Extract the lines of the material word for word, starting at the line that contains "Rank the series" and ending at the last line of the material. Leave the pictures out of your answer.

*** DATASET EXTRACT ***

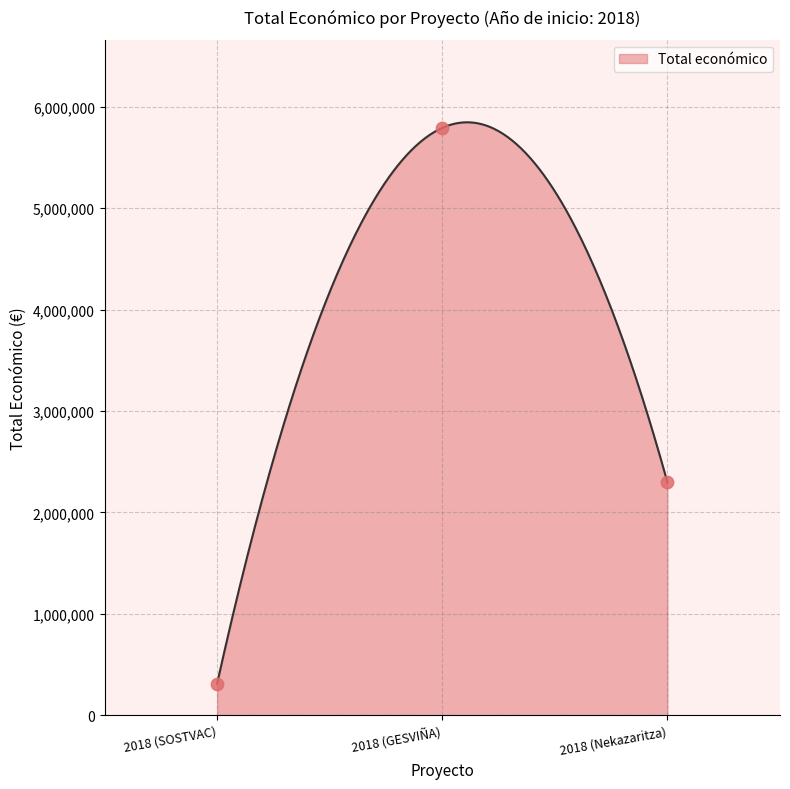

What is the change in value from 2018 (GESVIÑA) to 2018 (Nekazaritza)?

-3496154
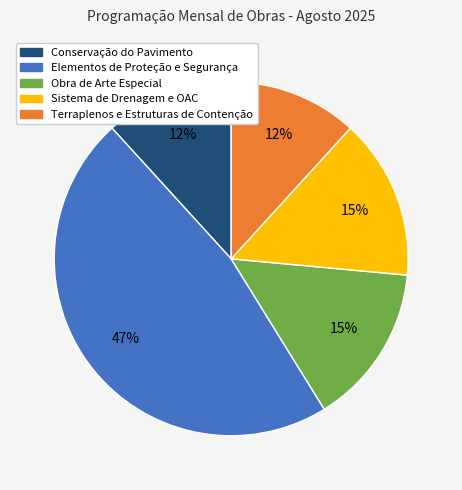

Which has a higher value, Conservação do Pavimento or Sistema de Drenagem e OAC?

Sistema de Drenagem e OAC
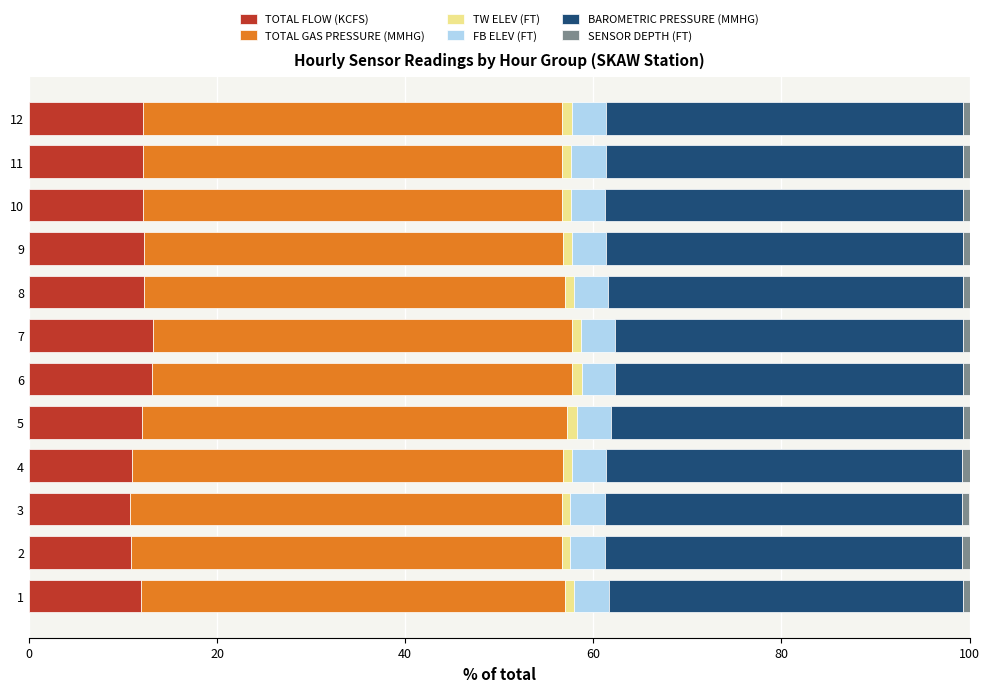

What is the highest value of the TOTAL FLOW (KCFS) series?

13.2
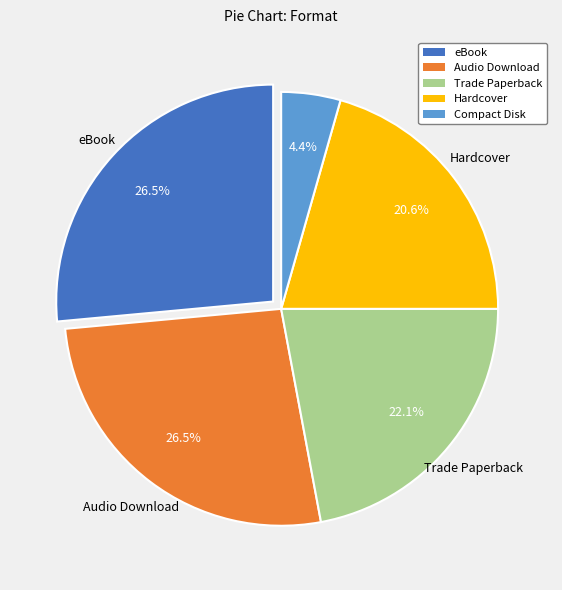

Approximately how many times larger is the value at Trade Paperback compared to Hardcover?

1.1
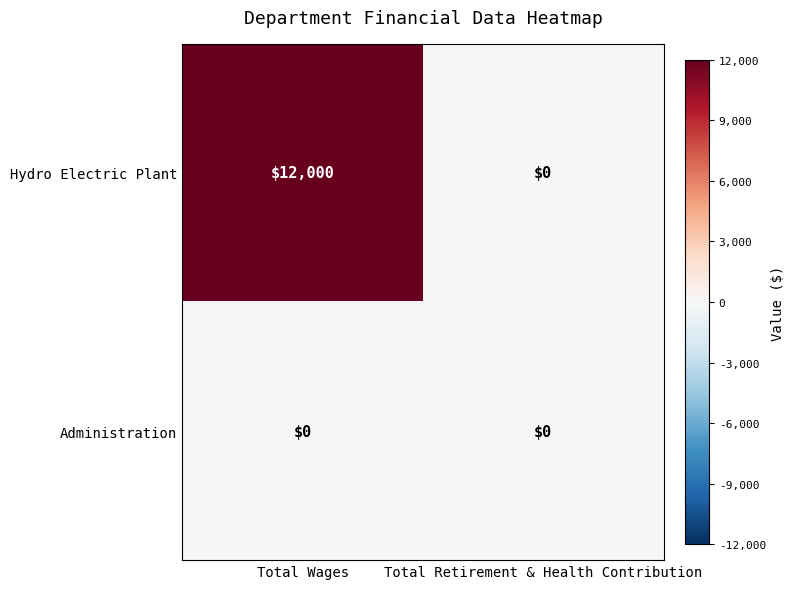

Rank the series at Total Wages from lowest to highest value.

Administration, Hydro Electric Plant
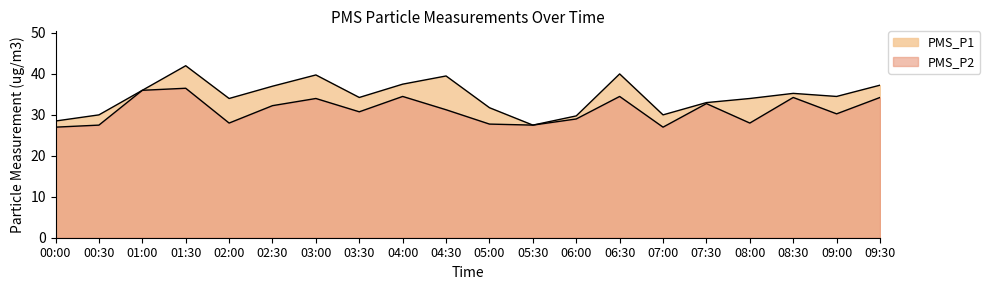

Does the chart display data point markers on the line(s)?

No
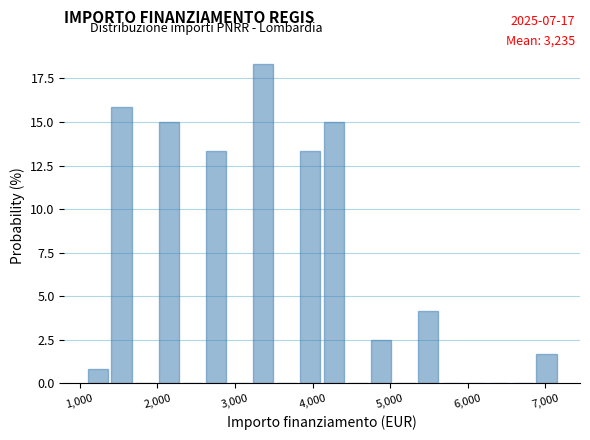

Around what value on the x-axis is the tallest bar? Give the approximate position of its centre, as read against the axis.

3400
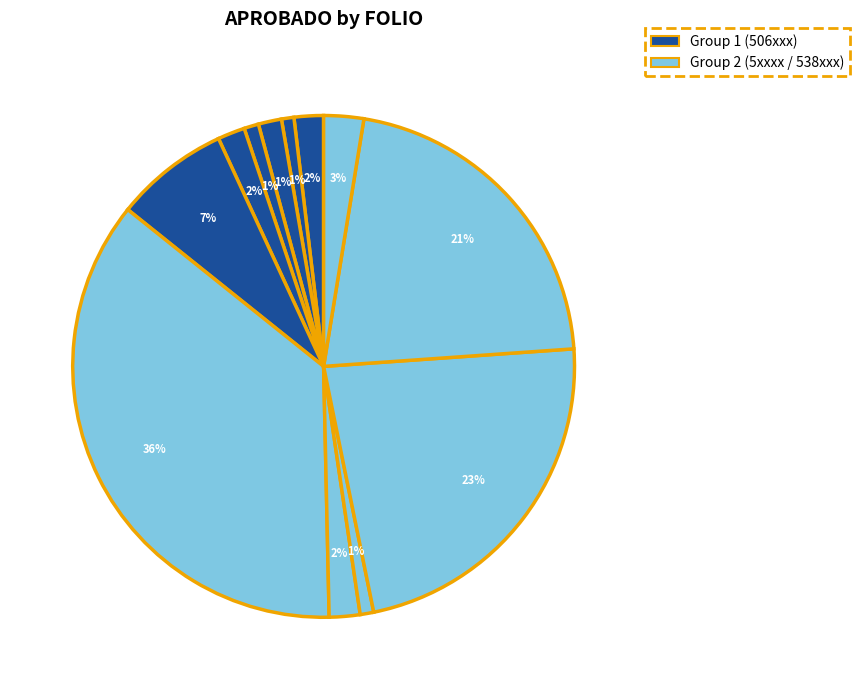

How many slices are in this pie chart?

12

*** End of DATASET EXTRACT ***

§ **YOUR SOLUTION**
Rank the series at Total Wages from lowest to highest value.

Administration, Hydro Electric Plant

Does the chart display data point markers on the line(s)?

No

Around what value on the x-axis is the tallest bar? Give the approximate position of its centre, as read against the axis.

3400

How many slices are in this pie chart?

12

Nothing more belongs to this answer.